Pandas currently does not preserve the dtype in apply functions: If you apply along rows you get a Series of object dtype (same as getting a row -> getting one element will return a basic type) and applying along columns will also convert to object.

In [16]: df = pd.DataFrame({"a":[1,2,3,4],
   ....:                    "b":["a","b","c","d"],
   ....:                    "cats":pd.Categorical([1,2,3,2])})
   ....: 

In [17]: df.apply(lambda row: type(row["cats"]), axis=1)
Out[17]: 
0    <type 'int'>
1    <type 'int'>
2    <type 'int'>
3    <type 'int'>
dtype: object

In [18]: df.apply(lambda col: col.dtype, axis=0)
Out[18]: 
a       object
b       object
cats    object
dtype: object

5.12.5 Categorical Index

New in version 0.16.1.

A new CategoricalIndex index type is introduced in version 0.16.1. See the advanced indexing docs for a more detailed explanation.
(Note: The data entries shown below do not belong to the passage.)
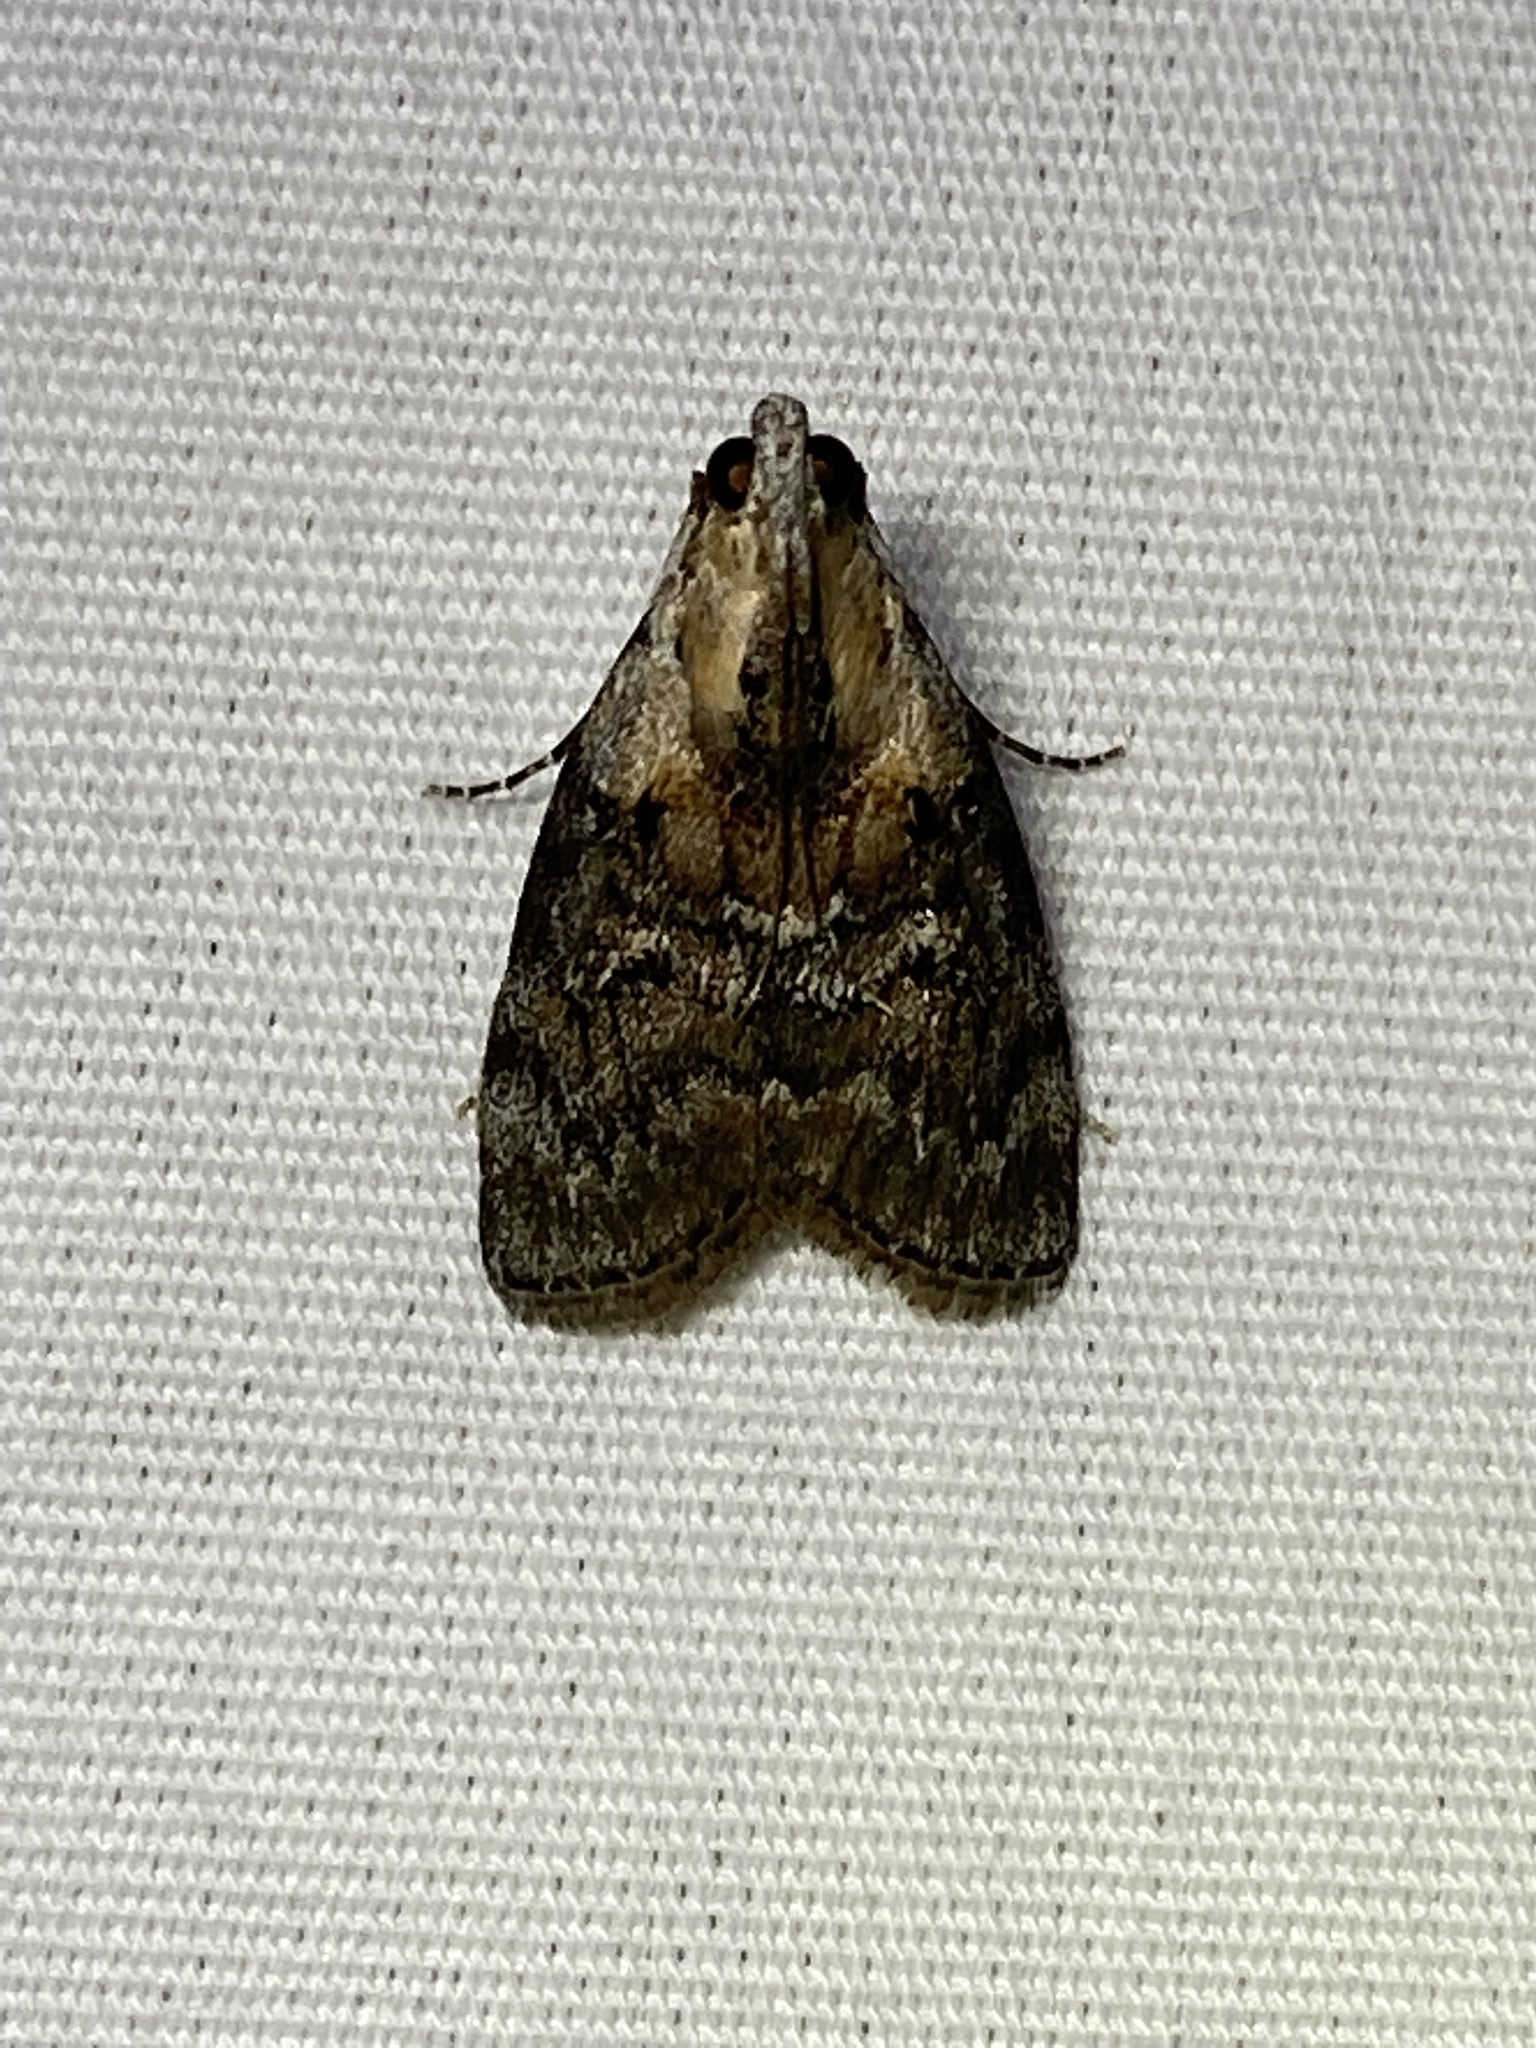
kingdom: Animalia
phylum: Arthropoda
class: Insecta
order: Lepidoptera
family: Pyralidae
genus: Pococera
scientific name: Pococera expandens
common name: Striped oak webworm moth
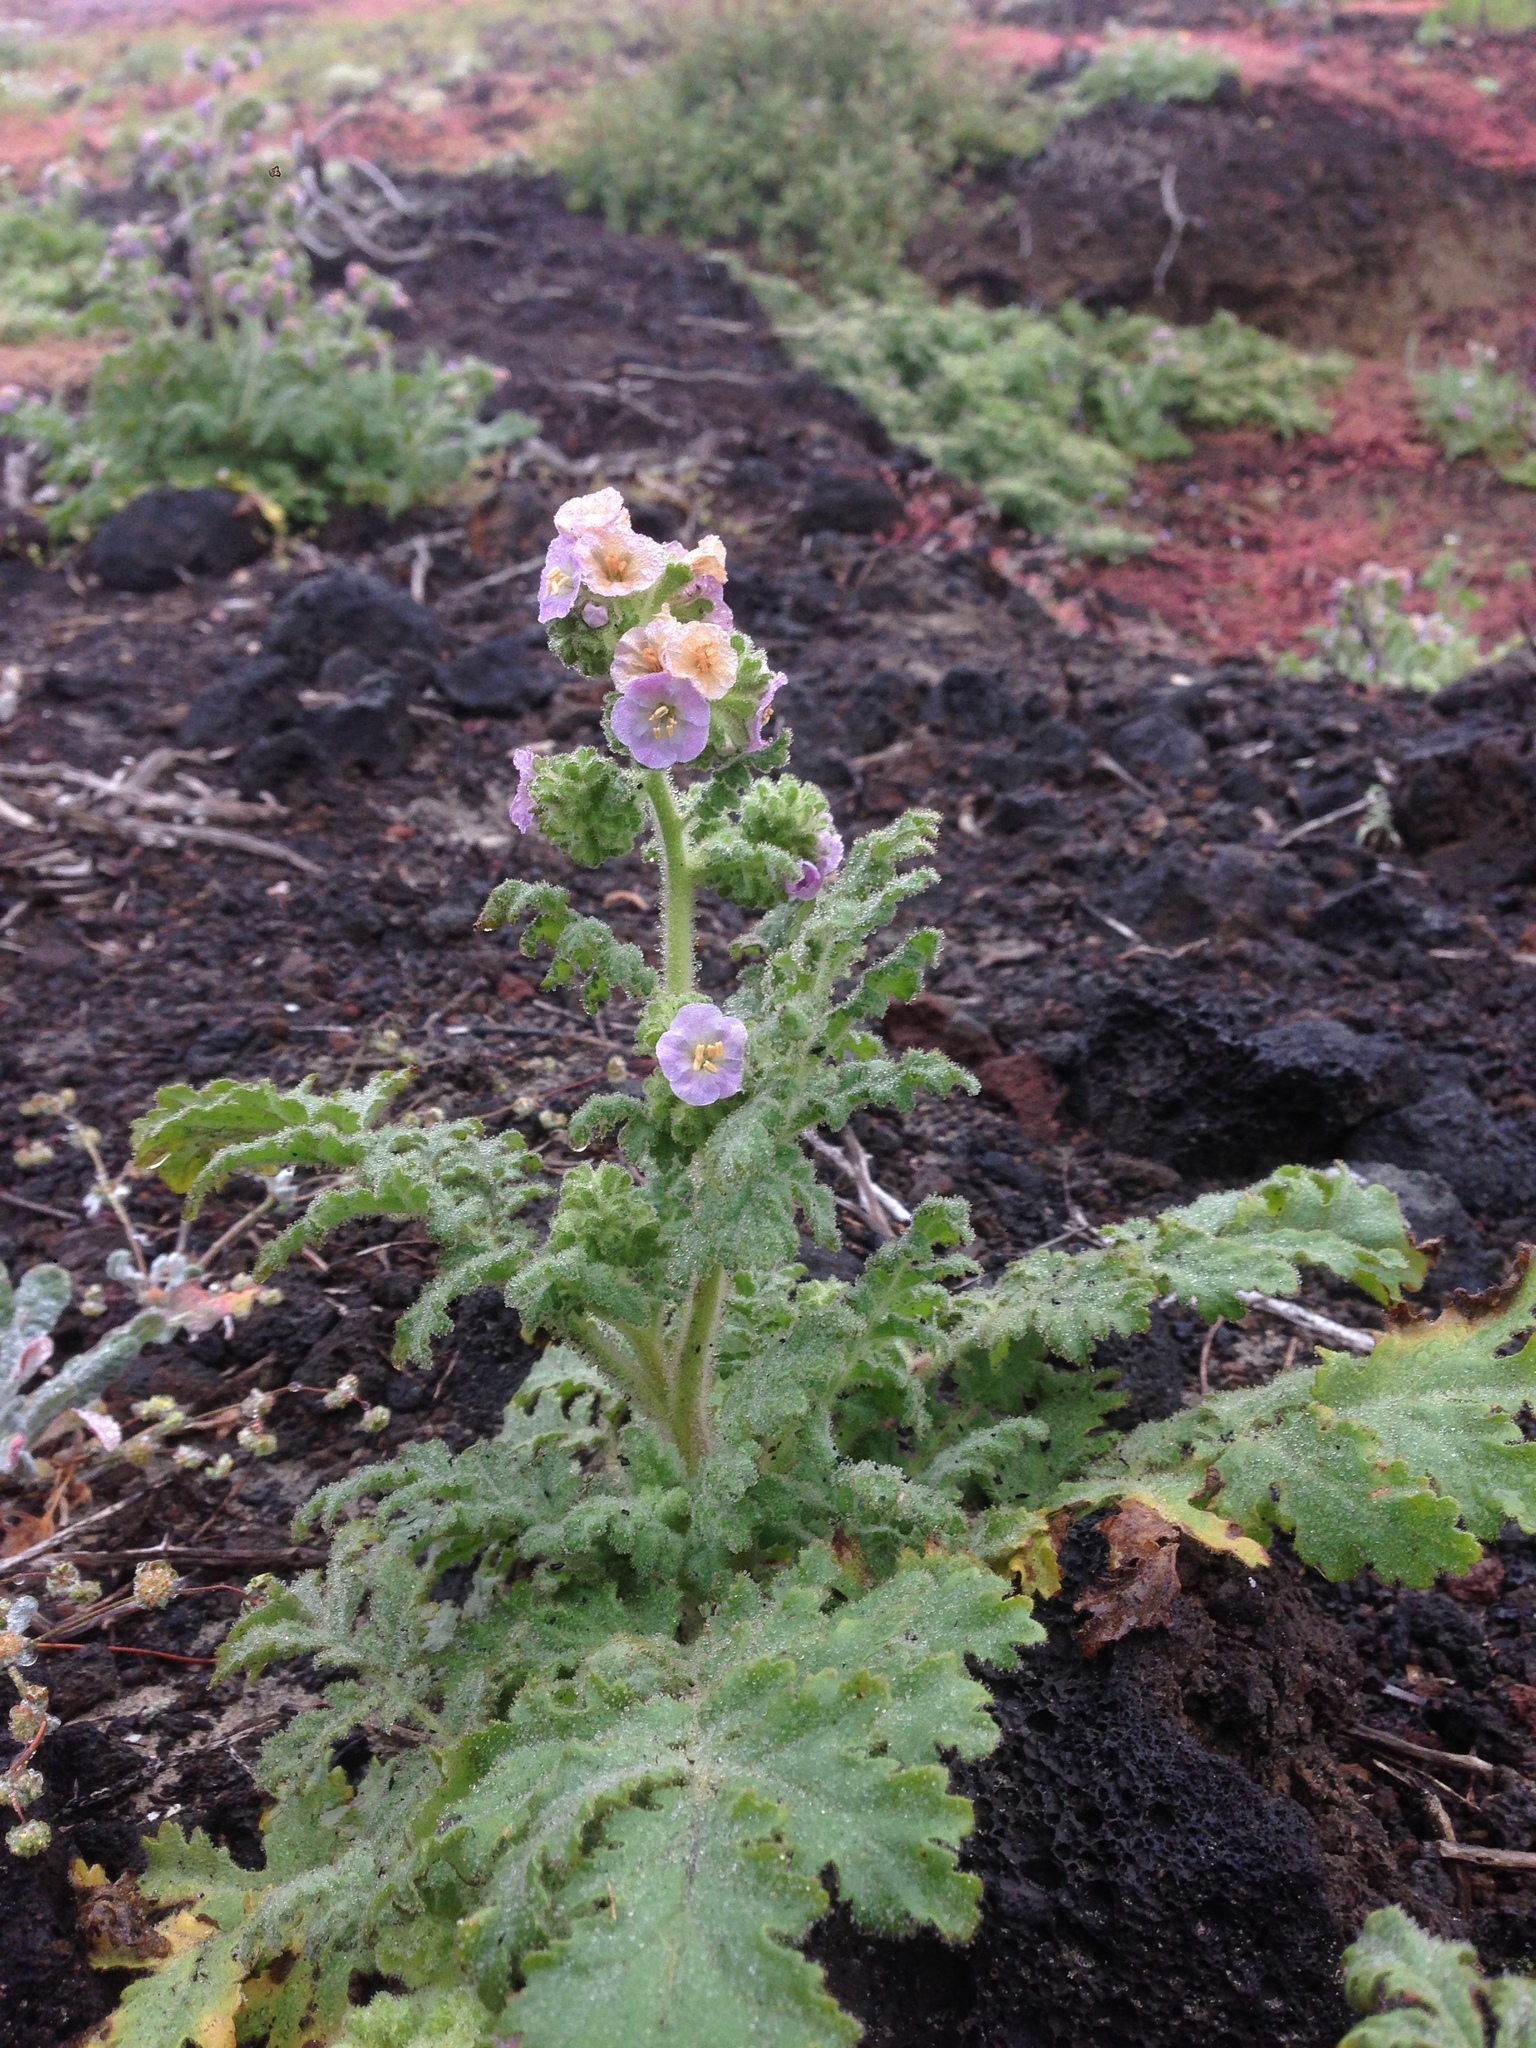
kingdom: Plantae
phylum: Tracheophyta
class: Magnoliopsida
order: Boraginales
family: Hydrophyllaceae
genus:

Setting the index, will create create a CategoricalIndex

In [19]: cats = pd.Categorical([1,2,3,4], categories=[4,2,3,1])

In [20]: strings = ["a","b","c","d"]

In [21]: values = [4,2,3,1]

In [22]: df = pd.DataFrame({"strings":strings, "values":values}, index=cats)

In [23]: df.index
Out[23]: CategoricalIndex([1, 2, 3, 4], categories=[4, 2, 3, 1], ordered=False, dtype='category')

# This now sorts by the categories order
In [24]: df.sort_index()
Out[24]: 
  strings  values
4       d       1
2       b       2
3       c       3
1       a       4

In previous versions (<0.16.1) there is no index of type category, so setting the index to categorical column will convert the categorical data to a “normal” dtype first and therefore remove any custom ordering of the categories.

5.12.6 Side Effects

Constructing a Series from a Categorical will not copy the input Categorical. This means that changes to the Series will in most cases change the original Categorical:

In [25]: cat = pd.Categorical([1,2,3,10], categories=[1,2,3,4,10])

In [26]: s = pd.Series(cat, name="cat")

In [27]: cat
Out[27]: 
[1, 2, 3, 10]
Categories (5, int64): [1, 2, 3, 4, 10]

In [28]: s.iloc[0:2] = 10

In [29]: cat
Out[29]: 
[10, 10, 3, 10]
Categories (5, int64): [1, 2, 3, 4, 10]

In [30]: df = pd.DataFrame(s)

In [31]: df["cat"].cat.categories = [1,2,3,4,5]

In [32]: cat
Out[32]: 
[5, 5, 3, 5]
Categories (5, int64): [1, 2, 3, 4, 5]

Use copy=True to prevent such a behaviour or simply don’t reuse Categoricals:

In [33]: cat = pd.Categorical([1,2,3,10], categories=[1,2,3,4,10])

In [34]: s = pd.Series(cat, name="cat", copy=True)

In [35]: cat
Out[35]: 
[1, 2, 3, 10]
Categories (5, int64): [1, 2, 3, 4, 10]

In [36]: s.iloc[0:2] = 10

In [37]: cat
Out[37]: 
[1, 2, 3, 10]
Categories (5, int64): [1, 2, 3, 4, 10]

Note

This also happens in some cases when you supply a numpy array instead of a Categorical: using an int array (e.g. np.array([1,2,3,4])) will exhibit the same behaviour, while using a string array (e.g. np.array(["a","b","c","a"])) will not.